When Dr. Rand, the liver specialist, got the elevated C.P.K. muscle-enzyme test back, she referred the family to Dr. Carsten Bönnemann, a pediatric neurologist now at the National Institutes of Health who specializes in diseases of the muscle.

When Dr. Rand described the case to him, he suggested a test she had never heard of — an ultrasound of the muscles. Normal muscles look dark, nearly black, on an ultrasound. But when the ultrasound wand was put over the patient's thigh muscles, instead of looking black, the muscles looked granular, like the kind of static you see on a TV between channels.

This suggested to Dr. Bönnemann that the muscle might be infiltrated with something else. And the only way to figure out what that something was, he explained to the patient's parents, was to take a biopsy. And indeed, the biopsy suggested that the girl had Pompe disease, which was confirmed by genetic testing.

Back to the patient:

When Dr. Bönnemann broke the news to the girl's parents that that their daughter had Pompe disease and that she inherited it from them, they were devastated. How could they have passed on to their child this disease they'd never even heard of?

But there was more. Because this was a genetic disease, there was a chance that one or both of their other children could have it as well. Testing showed that their 12-year-old son did not have it; their 16-year-old daughter did.

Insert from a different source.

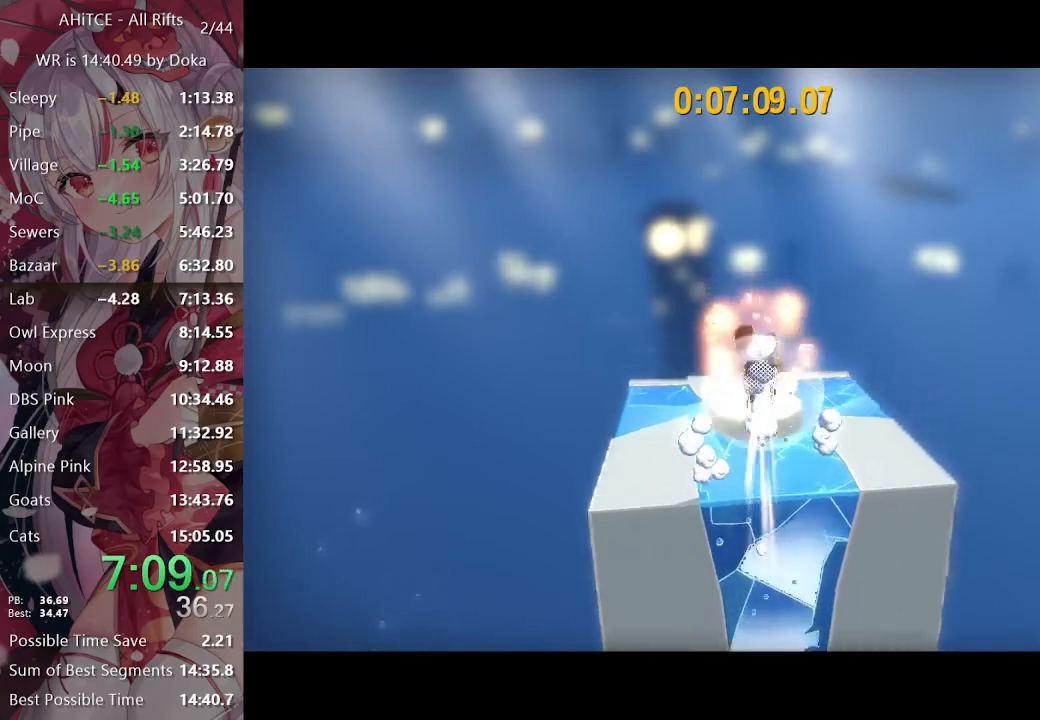
{"buttons": ["R2"], "left_stick": "center", "right_stick": "center", "events": [[133, "L2", "up"], [200, "left_stick", "center"]]}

When her parents told her, the girl put her head down and cried.

Both girls now get an intravenous infusion of a synthetic version of the enzyme they need every two weeks. The results have been remarkable. Although neither of the girls thought of themselves as weak, they were. The younger daughter can now do three sit-ups; she had never been able to do a single one before she started therapy. The older daughter, now 17, bragged to me that she could pick up a full gallon of milk with one hand — something she couldn't do before she started treatment.

"Every day is kind of a struggle for these girls," the mother told me not long ago. "It's with us every day. Psychologically and practically."

In addition to the medication, the children have to stick to a reduced carbohydrate diet and go to physical therapy a couple of times each week. But, says mom, "They don't let this disease slow them down." Moreover, catching the disease this early has allowed the young women to start treatment and may protect them from some of the worst consequences of the disease.